以下はLaravelで書かれている販売取得処理です。

public function showList($customer_id) {
    // do something

        // 締めされていない販売はエラー
        if (is_null($collection_daily_reports)) {
            $object_sell->cutoff_confirm_date = null;
        } else {
            $daily_report = $collection_daily_reports->where('dept_id', $object_sell->sell_dept_id)
                            ->where('record_date', date('Y-m-d', strtotime($object_sell->record_date)))
                            ->first();
            if (is_null($daily_report)) {
                $object_sell->cutoff_confirm_date = null;
            } else {
                $object_sell->cutoff_confirm_date = $daily_report->cutoff_confirm_date;
            }
        }

    // do something
}

if文の中にさらにif文があるケースです。

このままでも問題ないですが、メソッドshowListの中では他に色々な処理を行っているので、試しにここの処理を分離して、かつ、if文のネストをなくすとどうなるかを試してみます。

メソッドに切り出す

まずはそのままメソッドに切り出します。

このメソッド内では$object_sell$collection_daily_reportsを使っているので、引数として渡しています。

メソッド名も処理にあった名前にしておきます。

    private function checkIfDailyReports($object_sell, $collection_daily_reports) {

        if (is_null($collection_daily_reports)) {
            $object_sell->cutoff_confirm_date = null;
        } else {
            $daily_report = $collection_daily_reports->where('dept_id', $object_sell->sell_dept_id)
                ->where('record_date', date('Y-m-d', strtotime($object_sell->record_date)))
                ->first();
            if (is_null($daily_report)) {
                $object_sell->cutoff_confirm_date = null;
            } else {
                $object_sell->cutoff_confirm_date = $daily_report->cutoff_confirm_date;
            }
        }

    }

Return文を書く

この処理のあとで使っている変数は$object_sellのみなのでreturnで返すようにします。
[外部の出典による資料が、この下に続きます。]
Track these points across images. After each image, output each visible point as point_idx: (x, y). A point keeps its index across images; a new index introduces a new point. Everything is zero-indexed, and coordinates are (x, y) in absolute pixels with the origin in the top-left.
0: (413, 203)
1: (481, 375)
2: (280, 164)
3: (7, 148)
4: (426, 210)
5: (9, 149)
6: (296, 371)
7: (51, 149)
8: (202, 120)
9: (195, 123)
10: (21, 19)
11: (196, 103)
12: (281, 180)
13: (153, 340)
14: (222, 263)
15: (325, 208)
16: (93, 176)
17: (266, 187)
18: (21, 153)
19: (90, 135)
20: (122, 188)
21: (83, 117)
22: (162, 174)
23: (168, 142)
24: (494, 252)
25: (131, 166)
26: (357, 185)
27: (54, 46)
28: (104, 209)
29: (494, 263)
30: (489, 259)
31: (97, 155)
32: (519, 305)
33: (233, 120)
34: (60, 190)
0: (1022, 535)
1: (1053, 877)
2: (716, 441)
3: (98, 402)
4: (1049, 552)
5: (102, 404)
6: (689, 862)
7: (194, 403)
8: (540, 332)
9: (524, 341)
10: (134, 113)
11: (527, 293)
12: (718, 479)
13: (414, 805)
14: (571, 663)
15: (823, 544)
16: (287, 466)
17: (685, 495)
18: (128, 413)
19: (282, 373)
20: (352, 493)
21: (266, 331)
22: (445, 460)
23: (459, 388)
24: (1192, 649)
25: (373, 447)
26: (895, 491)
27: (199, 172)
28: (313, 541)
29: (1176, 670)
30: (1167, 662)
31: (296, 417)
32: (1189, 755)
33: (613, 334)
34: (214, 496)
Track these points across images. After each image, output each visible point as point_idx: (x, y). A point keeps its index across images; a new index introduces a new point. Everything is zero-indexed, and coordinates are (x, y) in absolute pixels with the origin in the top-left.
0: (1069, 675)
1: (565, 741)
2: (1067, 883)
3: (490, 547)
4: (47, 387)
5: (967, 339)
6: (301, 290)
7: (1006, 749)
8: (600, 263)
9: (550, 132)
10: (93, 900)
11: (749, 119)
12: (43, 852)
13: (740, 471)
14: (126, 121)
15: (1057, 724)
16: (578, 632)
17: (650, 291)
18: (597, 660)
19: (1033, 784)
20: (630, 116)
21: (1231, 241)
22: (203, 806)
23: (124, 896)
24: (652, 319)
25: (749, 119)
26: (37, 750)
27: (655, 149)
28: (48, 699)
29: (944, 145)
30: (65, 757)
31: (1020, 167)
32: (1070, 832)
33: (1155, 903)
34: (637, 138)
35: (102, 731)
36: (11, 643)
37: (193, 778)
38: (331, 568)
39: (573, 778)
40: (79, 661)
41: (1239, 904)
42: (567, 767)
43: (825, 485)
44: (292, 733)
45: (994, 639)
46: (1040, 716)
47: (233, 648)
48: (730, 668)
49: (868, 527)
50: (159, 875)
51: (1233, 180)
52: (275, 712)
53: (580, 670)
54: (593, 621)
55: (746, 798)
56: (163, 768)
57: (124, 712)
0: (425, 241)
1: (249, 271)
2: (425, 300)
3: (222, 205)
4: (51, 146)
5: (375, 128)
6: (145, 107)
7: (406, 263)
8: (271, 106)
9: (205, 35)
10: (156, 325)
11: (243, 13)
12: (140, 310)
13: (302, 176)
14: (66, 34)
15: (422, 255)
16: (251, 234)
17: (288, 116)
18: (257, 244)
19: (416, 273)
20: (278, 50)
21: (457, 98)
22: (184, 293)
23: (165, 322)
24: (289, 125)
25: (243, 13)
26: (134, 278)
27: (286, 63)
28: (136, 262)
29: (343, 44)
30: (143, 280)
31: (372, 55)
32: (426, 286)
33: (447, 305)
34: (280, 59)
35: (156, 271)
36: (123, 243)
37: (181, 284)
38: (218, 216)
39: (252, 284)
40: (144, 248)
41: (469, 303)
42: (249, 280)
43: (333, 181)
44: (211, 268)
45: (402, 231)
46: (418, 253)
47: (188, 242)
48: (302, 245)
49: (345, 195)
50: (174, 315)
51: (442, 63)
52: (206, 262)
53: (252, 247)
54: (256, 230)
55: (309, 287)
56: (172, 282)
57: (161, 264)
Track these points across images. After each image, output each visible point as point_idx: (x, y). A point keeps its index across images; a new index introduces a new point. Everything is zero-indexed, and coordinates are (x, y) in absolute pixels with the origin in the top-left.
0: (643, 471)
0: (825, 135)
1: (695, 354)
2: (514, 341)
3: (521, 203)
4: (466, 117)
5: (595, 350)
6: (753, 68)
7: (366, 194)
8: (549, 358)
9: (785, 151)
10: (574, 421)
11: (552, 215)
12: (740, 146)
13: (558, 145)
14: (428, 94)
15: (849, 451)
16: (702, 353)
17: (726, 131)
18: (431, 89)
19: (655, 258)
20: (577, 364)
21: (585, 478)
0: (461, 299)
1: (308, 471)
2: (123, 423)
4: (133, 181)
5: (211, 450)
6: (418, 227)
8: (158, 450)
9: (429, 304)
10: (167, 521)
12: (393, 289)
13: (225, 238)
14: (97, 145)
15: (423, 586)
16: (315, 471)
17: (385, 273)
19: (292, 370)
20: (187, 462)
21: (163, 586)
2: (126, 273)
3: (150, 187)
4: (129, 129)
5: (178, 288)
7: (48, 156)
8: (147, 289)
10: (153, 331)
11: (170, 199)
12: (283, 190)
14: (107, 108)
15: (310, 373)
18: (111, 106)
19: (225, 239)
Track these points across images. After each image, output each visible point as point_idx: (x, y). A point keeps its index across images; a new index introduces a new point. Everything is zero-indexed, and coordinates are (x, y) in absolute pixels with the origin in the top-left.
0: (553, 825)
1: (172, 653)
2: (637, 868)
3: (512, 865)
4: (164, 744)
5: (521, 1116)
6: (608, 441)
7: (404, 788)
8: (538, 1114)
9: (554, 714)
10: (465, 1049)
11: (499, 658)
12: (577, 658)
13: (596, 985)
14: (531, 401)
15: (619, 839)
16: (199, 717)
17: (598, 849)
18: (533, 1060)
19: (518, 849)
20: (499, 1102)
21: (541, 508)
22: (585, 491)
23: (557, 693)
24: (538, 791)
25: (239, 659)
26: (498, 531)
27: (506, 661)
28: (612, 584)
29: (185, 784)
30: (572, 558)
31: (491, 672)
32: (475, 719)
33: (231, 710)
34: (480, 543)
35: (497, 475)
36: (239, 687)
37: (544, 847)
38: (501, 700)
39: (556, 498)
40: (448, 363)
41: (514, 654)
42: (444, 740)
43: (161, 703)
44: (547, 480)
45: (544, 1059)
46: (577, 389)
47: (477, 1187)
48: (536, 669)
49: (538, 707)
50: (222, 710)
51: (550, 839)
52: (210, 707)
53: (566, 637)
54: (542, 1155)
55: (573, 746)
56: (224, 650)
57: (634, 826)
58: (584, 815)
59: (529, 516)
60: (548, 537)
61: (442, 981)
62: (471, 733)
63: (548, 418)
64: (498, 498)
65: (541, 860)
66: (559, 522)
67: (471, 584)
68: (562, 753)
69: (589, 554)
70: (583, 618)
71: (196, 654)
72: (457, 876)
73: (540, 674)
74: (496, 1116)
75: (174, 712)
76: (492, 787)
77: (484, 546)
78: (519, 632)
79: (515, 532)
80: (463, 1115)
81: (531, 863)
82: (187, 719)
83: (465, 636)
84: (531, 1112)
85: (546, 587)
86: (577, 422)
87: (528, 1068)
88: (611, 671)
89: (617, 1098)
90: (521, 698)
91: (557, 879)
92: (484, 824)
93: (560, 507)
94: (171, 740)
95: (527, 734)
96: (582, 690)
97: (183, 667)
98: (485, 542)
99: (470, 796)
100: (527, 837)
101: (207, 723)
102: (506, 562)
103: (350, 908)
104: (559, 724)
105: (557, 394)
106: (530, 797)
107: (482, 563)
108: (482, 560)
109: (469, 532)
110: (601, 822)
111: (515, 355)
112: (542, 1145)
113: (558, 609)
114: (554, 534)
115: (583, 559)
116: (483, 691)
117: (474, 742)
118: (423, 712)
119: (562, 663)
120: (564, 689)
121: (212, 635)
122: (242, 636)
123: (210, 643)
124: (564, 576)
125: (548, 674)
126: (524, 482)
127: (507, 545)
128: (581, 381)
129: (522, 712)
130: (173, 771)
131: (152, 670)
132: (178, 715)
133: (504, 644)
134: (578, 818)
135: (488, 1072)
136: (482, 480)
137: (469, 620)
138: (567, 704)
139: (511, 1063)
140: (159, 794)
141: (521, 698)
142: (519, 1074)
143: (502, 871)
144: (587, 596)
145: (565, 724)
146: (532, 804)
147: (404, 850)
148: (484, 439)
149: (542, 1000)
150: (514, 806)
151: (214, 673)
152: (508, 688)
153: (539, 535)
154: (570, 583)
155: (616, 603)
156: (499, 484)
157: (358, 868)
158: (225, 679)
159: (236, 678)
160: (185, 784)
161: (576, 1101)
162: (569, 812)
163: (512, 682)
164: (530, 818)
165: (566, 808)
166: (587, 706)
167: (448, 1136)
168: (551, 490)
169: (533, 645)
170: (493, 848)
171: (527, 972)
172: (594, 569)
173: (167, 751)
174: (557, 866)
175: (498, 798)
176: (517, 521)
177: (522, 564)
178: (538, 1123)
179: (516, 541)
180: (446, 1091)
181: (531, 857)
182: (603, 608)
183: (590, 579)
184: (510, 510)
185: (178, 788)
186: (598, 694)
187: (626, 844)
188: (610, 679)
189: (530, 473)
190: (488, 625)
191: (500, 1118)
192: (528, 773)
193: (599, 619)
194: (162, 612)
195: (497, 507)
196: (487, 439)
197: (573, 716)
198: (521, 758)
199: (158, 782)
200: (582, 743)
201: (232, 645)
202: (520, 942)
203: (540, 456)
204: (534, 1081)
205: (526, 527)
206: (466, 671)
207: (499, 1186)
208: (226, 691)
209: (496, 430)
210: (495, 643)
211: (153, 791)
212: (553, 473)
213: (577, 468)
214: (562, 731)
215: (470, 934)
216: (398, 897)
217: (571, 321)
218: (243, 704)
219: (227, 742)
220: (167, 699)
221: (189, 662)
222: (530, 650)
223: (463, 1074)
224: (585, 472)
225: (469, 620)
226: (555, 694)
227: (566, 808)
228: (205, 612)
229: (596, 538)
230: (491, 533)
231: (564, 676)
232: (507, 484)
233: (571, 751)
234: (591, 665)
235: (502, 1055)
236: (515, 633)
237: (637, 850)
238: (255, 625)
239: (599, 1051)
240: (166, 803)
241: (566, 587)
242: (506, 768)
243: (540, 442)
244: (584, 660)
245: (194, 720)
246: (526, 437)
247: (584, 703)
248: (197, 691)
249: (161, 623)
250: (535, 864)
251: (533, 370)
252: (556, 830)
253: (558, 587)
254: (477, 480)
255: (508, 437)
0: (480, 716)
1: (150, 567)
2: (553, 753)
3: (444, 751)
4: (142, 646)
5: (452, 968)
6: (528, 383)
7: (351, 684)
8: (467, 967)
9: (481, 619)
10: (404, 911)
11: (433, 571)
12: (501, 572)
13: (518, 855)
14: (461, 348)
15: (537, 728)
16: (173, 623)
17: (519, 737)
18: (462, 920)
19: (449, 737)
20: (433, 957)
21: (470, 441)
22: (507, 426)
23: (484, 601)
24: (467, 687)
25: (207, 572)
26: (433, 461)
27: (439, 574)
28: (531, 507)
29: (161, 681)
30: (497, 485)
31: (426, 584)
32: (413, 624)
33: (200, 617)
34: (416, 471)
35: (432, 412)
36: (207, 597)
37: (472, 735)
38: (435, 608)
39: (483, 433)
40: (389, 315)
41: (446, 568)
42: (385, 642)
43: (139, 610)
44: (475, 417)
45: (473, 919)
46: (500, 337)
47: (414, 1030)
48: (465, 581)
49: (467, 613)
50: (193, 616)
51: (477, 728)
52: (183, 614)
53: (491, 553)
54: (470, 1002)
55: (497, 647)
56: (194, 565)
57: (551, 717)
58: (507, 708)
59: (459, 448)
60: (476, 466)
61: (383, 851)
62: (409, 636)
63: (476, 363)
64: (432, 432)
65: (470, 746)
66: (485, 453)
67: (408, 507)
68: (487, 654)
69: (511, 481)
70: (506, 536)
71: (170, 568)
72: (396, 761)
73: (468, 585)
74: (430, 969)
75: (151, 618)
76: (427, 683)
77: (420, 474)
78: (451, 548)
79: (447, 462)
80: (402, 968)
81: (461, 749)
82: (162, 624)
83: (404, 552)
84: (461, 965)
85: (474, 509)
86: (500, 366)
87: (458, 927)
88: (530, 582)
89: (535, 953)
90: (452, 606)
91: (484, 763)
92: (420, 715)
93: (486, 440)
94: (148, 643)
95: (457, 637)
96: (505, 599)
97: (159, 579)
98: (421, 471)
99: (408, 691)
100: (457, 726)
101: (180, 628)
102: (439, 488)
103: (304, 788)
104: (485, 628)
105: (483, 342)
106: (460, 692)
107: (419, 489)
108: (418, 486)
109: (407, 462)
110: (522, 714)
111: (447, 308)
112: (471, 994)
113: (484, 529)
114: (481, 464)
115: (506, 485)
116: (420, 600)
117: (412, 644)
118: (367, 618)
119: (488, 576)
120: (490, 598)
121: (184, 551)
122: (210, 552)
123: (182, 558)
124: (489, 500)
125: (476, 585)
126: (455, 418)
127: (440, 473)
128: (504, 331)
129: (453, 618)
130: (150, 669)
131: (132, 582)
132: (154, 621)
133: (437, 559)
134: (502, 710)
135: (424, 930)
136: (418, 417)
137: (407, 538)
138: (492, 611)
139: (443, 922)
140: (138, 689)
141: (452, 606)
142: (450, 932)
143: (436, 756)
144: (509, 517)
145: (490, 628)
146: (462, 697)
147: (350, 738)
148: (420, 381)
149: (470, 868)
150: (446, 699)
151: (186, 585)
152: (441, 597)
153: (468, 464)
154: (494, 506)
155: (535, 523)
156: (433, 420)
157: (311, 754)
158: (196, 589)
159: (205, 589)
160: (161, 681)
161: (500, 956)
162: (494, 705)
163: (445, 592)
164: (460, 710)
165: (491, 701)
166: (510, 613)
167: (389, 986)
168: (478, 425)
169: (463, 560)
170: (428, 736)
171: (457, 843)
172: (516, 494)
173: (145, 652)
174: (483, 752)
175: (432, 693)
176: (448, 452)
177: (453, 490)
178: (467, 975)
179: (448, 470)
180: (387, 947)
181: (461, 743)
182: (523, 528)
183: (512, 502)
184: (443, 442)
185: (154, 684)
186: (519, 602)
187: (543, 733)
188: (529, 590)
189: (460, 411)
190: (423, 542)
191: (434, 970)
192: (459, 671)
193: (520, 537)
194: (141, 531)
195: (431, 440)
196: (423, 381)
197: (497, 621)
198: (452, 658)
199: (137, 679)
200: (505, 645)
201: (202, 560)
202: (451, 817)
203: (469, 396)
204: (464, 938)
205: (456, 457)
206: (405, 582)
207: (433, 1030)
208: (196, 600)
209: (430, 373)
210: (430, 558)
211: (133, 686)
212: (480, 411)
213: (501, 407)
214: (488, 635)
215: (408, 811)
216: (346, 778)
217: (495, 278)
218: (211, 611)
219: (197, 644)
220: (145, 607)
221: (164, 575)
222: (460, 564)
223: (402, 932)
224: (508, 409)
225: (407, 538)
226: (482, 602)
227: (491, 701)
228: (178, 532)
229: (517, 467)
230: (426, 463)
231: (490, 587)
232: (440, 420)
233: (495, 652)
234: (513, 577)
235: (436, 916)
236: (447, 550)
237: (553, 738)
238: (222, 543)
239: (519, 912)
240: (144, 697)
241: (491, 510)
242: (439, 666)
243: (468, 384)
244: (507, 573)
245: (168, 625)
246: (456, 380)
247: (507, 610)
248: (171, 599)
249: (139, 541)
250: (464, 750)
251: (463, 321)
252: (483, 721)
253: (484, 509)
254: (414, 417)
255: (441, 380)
    private function checkIfDailyReports($object_sell, $collection_daily_reports) {

        if (is_null($collection_daily_reports)) {
            $object_sell->cutoff_confirm_date = null;
        } else {
            $daily_report = $collection_daily_reports->where('dept_id', $object_sell->sell_dept_id)
                ->where('record_date', date('Y-m-d', strtotime($object_sell->record_date)))
                ->first();
            if (is_null($daily_report)) {
                $object_sell->cutoff_confirm_date = null;
            } else {
                $object_sell->cutoff_confirm_date = $daily_report->cutoff_confirm_date;
            }
        }
        
        return $object_sell;
    }

これまでの変更で、このメソッドをみた人はコードをちゃんと読まなくても、なんとなく以下のことがわかるようになります。

  • $object_sellを受け取って変更して返す
  • 第二引数の$collection_daily_reportsはおそらくこの処理の中だけで使われている(returnされていないので)
  • メソッド名から、daily_reportsをチェックして条件分岐するような処理である

if文のネストを取り除く

次に早期Returnをしてif文のネストを取り除きます。

    private function checkIfClosed($object_sell, $collection_daily_reports) {

        if (is_null($collection_daily_reports)) {
            $object_sell->cutoff_confirm_date = null;
            return $object_sell;
        }
        
        $daily_report = $collection_daily_reports->where('dept_id', $object_sell->sell_dept_id)
            ->where('record_date', date('Y-m-d', strtotime($object_sell->record_date)))
            ->first();
        if (is_null($daily_report)) {
            $object_sell->cutoff_confirm_date = null;
        } else {
            $object_sell->cutoff_confirm_date = $daily_report->cutoff_confirm_date;
        }
        

        return $object_sell;
    }

はじめのis_null($collection_daily_reports)の判定をするところで$object_sellをreturnしてしまいます。

これでif文のネストがなくなります。

if文のネストは人間にはストレス

if文のネストがあると人間がわかりにくく感じる理由を説明します。

例えば以下のコードがあるとします。

if (//条件A) {
    //処理1
} else {
    if (条件B) {
        //処理2
    } else {
        //処理3
    }
}

処理2まで読んだ時に、「条件Bの場合は処理2だけど、さらにもう一つ前に条件があったな」なんだっけ?となります。

つまり、一つ上の階層の条件(条件A)を思い出す必要が出てきます。

ここでコードを上に戻って読む必要がでてきます。

この例では二階層だからまだ良いですが、三階層・四階層となると、この前に戻って読むという作業がさらにストレスになります。

早期Returnをすることで、一階層上の条件はなんだっけ?をする必要がなくなります。

if文のネストが深くなってしまった場合、早期Returnを使えないか検討してみると良いと思います。